Dr. Alex Paciorkowski (Assistant Professor of Neurology at the University of Rochester Medical Center) with his team, led an investigation to analyze the genetic profiles of 101 individuals with developmental epilepsy.


They analyzed patients affected by epilepsy seizure. In this group, the scientis included serious  health conditions Early Myoclonic Encephalopathy, Ohtahara Syndrome accompanied by infantile spasms.

However, the study surprised scientists when researchers found a mutation in SIK1, a gene that had not any kind of link with epilepsy. Now, the study published by Dr. Alex Paciorkowski reveals that alterations in SIK1 are the main in the development of abnormal proteins, which finally does not behave correctly in the transmission of the signal favoring seizures.

The study would involve two genes, SIK1 and MEF2C, which would be related. Its alterations may interfere with machinery in neurons, because both are responsible for the correct development of synapses.

The great advances in bioinformatics have enabled the simultaneous study of millions of genetic information, and thus, researchers have been able to achieve the key and final goal of the study.

The result? It is to analyze at the same time, more than 20,000 genes in each of the study subjects, and compare the data with other families.

This type of research shows results today in a few days, through the powerful tool of bioinformatics. However, years ago it would have been inaccessible, for limitation of time and tools.

Thus, molecular genetics is allowing to offer a much more accurate about the various types of epilepsy diagnosis.

Today, one of the most common treatments for epilepsy is the ACTH  hormone (also known as adrenocorticotropic). However, by over 40% of the patients, hormone does not present the expected efficiency, in addition to metabolic risks that it posed.

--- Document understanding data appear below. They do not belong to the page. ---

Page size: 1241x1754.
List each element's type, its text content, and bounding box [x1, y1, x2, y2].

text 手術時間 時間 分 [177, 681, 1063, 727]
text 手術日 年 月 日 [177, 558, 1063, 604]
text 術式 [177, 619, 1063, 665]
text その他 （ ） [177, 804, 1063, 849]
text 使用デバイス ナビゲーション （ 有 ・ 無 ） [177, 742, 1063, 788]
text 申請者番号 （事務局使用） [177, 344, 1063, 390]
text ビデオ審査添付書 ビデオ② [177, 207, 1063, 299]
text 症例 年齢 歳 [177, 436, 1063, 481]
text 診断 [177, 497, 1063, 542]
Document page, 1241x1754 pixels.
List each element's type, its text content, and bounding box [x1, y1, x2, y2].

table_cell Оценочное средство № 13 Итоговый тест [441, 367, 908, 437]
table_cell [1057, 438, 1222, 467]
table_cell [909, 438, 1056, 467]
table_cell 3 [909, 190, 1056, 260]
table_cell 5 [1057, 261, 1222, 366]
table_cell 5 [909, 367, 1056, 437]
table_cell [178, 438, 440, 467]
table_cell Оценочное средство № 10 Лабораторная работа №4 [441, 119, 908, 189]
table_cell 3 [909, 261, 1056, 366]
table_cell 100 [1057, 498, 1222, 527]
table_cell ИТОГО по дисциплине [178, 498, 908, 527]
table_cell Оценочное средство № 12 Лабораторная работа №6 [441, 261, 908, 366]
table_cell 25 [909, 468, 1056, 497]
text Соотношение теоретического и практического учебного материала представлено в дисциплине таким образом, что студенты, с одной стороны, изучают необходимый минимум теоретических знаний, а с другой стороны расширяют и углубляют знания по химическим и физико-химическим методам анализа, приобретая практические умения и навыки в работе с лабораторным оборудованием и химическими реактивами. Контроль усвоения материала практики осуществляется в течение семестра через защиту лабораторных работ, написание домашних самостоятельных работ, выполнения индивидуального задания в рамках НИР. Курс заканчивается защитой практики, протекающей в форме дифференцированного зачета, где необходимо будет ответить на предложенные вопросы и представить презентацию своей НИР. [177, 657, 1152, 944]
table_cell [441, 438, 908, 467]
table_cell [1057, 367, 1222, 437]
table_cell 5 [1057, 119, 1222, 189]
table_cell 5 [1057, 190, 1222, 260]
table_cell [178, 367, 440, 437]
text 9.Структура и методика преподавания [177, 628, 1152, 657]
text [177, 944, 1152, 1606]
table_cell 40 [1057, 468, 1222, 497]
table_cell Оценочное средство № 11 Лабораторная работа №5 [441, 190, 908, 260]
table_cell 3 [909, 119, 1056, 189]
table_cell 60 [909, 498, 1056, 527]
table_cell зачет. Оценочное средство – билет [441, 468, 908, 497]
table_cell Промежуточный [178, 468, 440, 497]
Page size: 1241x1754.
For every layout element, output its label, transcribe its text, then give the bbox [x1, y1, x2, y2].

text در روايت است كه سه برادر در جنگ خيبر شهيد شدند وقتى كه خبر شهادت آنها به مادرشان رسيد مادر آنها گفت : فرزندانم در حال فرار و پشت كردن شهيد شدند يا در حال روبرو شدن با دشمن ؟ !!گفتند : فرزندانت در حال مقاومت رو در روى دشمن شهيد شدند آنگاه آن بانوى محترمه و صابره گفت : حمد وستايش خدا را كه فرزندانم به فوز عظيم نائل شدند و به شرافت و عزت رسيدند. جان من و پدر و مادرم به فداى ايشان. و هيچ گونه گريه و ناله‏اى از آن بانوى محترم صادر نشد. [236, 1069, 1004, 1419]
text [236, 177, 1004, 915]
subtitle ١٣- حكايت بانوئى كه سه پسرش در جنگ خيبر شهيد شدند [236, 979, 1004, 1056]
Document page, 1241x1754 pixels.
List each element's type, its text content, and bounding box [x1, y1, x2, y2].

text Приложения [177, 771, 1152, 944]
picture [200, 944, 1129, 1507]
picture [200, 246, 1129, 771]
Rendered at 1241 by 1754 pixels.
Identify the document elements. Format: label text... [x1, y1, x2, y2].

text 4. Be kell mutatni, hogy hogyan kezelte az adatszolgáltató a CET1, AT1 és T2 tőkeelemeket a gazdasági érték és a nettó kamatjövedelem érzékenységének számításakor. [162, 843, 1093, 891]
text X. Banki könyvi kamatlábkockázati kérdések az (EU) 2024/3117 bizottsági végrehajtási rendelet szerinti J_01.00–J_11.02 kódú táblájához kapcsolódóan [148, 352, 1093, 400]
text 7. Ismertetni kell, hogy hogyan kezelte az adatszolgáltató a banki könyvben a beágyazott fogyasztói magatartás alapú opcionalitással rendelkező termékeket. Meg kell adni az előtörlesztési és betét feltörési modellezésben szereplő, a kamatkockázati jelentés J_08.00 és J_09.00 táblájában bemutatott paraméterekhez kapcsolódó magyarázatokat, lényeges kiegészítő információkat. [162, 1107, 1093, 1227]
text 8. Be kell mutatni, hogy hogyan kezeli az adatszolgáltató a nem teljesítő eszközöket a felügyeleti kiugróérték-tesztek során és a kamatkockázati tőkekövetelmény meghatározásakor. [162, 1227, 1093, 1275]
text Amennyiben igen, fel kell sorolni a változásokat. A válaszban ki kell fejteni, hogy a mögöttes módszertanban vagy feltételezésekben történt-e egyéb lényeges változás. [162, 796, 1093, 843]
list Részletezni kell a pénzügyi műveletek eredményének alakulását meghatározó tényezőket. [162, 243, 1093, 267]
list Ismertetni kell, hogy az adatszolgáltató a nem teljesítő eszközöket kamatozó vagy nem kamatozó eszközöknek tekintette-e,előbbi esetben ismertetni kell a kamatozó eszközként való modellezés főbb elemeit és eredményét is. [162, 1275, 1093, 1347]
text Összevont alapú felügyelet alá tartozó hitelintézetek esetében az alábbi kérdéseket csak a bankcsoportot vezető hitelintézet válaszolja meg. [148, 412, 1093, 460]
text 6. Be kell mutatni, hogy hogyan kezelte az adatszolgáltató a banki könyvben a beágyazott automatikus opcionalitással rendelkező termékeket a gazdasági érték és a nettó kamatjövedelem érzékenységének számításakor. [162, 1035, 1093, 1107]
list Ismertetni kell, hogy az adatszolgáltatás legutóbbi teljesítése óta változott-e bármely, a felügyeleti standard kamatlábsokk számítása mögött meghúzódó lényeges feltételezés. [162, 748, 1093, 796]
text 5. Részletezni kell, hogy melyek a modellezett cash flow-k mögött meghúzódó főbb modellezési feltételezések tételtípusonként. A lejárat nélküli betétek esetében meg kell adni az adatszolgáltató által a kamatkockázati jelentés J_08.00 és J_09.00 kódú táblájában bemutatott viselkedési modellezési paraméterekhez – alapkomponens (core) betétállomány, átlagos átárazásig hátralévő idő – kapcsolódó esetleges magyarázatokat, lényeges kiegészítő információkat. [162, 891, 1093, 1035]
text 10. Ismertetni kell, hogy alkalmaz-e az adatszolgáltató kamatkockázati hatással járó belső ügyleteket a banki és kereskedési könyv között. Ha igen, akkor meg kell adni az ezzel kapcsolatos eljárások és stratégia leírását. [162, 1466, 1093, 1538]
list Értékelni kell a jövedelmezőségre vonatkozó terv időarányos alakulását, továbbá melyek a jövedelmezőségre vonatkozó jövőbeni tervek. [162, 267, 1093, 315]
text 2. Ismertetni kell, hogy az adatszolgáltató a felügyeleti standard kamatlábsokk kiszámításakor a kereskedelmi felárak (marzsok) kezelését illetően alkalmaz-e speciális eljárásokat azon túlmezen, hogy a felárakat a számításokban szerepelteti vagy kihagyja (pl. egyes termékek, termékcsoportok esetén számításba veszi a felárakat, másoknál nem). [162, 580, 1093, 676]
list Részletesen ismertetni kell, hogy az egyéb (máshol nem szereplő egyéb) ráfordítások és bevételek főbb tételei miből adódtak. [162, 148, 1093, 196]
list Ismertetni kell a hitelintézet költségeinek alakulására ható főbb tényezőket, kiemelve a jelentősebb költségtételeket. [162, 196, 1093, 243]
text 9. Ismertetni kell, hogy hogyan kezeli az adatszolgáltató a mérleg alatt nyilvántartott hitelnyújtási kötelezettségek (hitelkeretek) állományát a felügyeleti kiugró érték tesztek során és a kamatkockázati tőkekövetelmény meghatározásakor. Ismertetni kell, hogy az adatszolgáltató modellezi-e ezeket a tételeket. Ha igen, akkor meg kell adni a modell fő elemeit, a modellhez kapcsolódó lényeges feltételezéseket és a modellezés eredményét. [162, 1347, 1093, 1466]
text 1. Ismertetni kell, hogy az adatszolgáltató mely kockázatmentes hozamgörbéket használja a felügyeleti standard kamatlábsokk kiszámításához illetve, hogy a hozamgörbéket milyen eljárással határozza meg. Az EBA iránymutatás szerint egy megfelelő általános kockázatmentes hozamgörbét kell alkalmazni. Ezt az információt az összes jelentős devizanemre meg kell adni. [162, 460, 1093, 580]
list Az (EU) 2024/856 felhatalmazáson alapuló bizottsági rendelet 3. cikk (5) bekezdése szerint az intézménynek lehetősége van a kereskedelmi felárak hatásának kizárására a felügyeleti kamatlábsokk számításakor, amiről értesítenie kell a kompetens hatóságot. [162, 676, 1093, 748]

Now, gene analysis lets know with greater accuracy, which patients may benefit from a specific treatment, in relation to their genetic profile or the specific type of alteration that they have.

The time to deliver drugs in an excessive manner without coherence is in the past. Personalized medicine enables new possibilities for research and allows to change the traditional approach to the classical clinical, towards the specialization of genetic diagnosis.